| ← 80 | 81 | 82 → |
- Cardinal: eighty-one
- Ordinal: 81st (eighty-first)
- Factorization: 3^{4}
- Divisors: 1, 3, 9, 27, 81
- Greek numeral: ΠΑ´
- Roman numeral: LXXXI, lxxxi
- Binary: 1010001_{2}
- Ternary: 10000_{3}
- Senary: 213_{6}
- Octal: 121_{8}
- Duodecimal: 69_{12}
- Hexadecimal: 51_{16}

= 81 (number) =

81 (eighty-one) is the natural number following 80 and preceding 82.

== In mathematics ==
81 is:

- the square of 9 and the second fourth-power of a prime: 3^{4}.
- with an aliquot sum of 40; within an aliquot sequence of three composite numbers (81,40,50,43,1,0) to the Prime in the 43-aliquot tree.
- a perfect totient number like all powers of three.
- a heptagonal number.
- an icosioctagonal number.
- a centered octagonal number.
- a tribonacci number.
- an open meandric number.
- the ninth member of the Mian-Chowla sequence.
- a palindromic number in bases 8 (121_{8}) and 26 (33_{26}).
- a Harshad number in bases 2, 3, 4, 7, 9, 10 and 13.
- the only number in decimal whose square root equals its digit sum, both being 9. More generally, for any base $b > 1$, the corresponding number with this property is $(b-1)^2$.
- one of three non-trivial numbers (the other two are 1458 and 1729) which, when its digits (in decimal) are added together, produces a sum which, when multiplied by its reversed self, yields the original number:
 8 + 1 = 9
 9 × 9 = 81 (although this case is somewhat degenerate, as the sum has only a single digit).

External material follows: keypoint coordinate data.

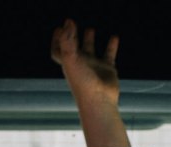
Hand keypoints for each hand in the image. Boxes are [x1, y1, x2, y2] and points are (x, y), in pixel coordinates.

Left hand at [50, 19, 129, 146]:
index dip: (56, 40)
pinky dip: (112, 46)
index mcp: (68, 64)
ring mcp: (93, 67)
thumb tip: (68, 22)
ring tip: (90, 29)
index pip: (58, 51)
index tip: (59, 28)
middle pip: (73, 49)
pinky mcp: (107, 70)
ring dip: (89, 40)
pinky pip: (109, 55)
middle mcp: (80, 65)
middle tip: (72, 24)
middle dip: (72, 37)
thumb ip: (68, 40)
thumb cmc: (82, 82)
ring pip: (90, 51)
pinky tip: (114, 37)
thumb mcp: (71, 59)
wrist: (99, 101)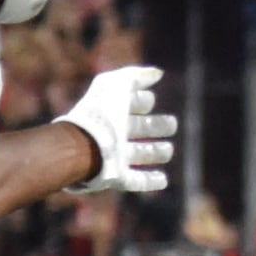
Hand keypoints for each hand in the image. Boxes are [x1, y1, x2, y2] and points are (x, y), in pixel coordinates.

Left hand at [59, 65, 174, 195]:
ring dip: (155, 152)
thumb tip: (157, 74)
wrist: (83, 146)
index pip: (130, 104)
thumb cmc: (100, 113)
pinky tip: (164, 180)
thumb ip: (136, 75)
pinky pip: (135, 181)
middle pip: (138, 128)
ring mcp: (115, 157)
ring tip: (168, 151)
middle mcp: (113, 134)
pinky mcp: (116, 177)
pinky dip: (150, 180)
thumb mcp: (116, 85)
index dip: (141, 101)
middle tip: (171, 124)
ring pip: (139, 154)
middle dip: (155, 126)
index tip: (150, 100)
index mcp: (111, 111)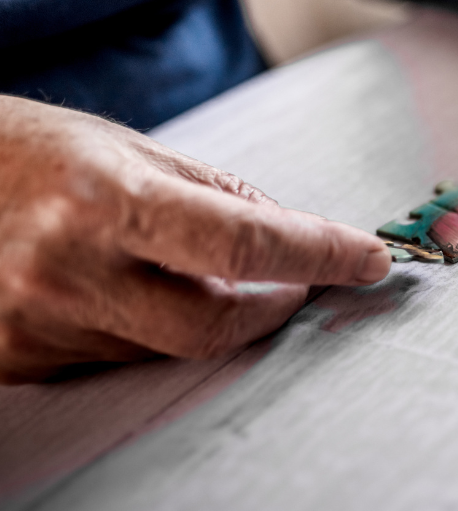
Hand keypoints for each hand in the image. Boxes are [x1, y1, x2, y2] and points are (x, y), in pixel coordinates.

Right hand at [0, 97, 390, 382]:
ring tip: (171, 263)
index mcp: (103, 200)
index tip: (370, 259)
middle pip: (215, 324)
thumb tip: (294, 234)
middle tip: (298, 282)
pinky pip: (117, 358)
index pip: (244, 241)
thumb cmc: (28, 151)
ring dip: (201, 309)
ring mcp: (36, 326)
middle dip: (274, 306)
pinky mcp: (17, 362)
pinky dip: (145, 326)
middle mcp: (66, 271)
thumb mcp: (126, 149)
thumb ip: (216, 195)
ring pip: (166, 345)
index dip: (321, 254)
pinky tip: (118, 287)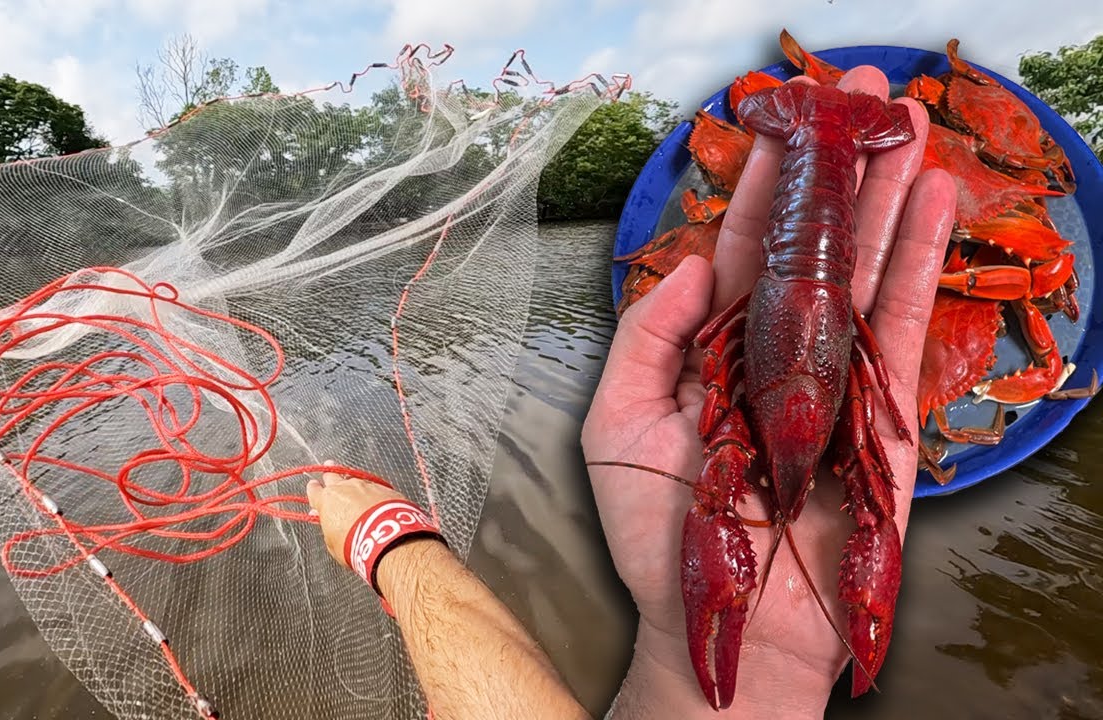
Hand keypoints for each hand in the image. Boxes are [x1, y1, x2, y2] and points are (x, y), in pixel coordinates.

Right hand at [306, 466, 406, 564]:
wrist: (383, 537)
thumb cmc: (353, 544)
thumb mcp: (332, 541)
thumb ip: (328, 527)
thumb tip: (328, 521)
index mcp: (326, 500)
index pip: (314, 490)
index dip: (313, 488)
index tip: (313, 486)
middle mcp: (344, 488)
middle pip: (333, 475)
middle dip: (330, 472)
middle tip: (329, 464)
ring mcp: (365, 486)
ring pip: (354, 478)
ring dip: (352, 480)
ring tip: (351, 479)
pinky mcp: (384, 488)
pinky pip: (375, 486)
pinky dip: (372, 490)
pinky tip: (375, 494)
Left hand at [582, 67, 956, 715]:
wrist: (720, 628)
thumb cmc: (659, 540)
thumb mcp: (617, 427)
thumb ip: (647, 341)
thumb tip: (689, 266)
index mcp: (713, 353)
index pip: (739, 254)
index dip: (757, 190)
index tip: (777, 124)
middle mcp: (775, 355)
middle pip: (808, 247)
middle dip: (832, 172)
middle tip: (856, 95)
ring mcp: (831, 381)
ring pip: (860, 272)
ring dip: (884, 196)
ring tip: (904, 124)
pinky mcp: (880, 416)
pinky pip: (901, 330)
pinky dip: (918, 266)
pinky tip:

The inverse of 81 is 0.0̅1̅2̅3̅4̅5̅6̅7̅9̅ recurring, missing only the digit "8" from the complete set of digits. This is an example of the general rule that, in base b,
$\frac{1}{\left(b-1\right)^2} = 0.\overline{012\cdots(b-4)(b-3)(b-1)},$
omitting only the digit b−2.

== In other fields ==
81 is also:
- The symbolic number of the Hells Angels Motorcycle Club. 'H' and 'A' are the 8th and 1st letter of the alphabet, respectively.
- 81 (八一) is referenced in flags and symbols of the People's Liberation Army as it was founded on August 1 (8/1).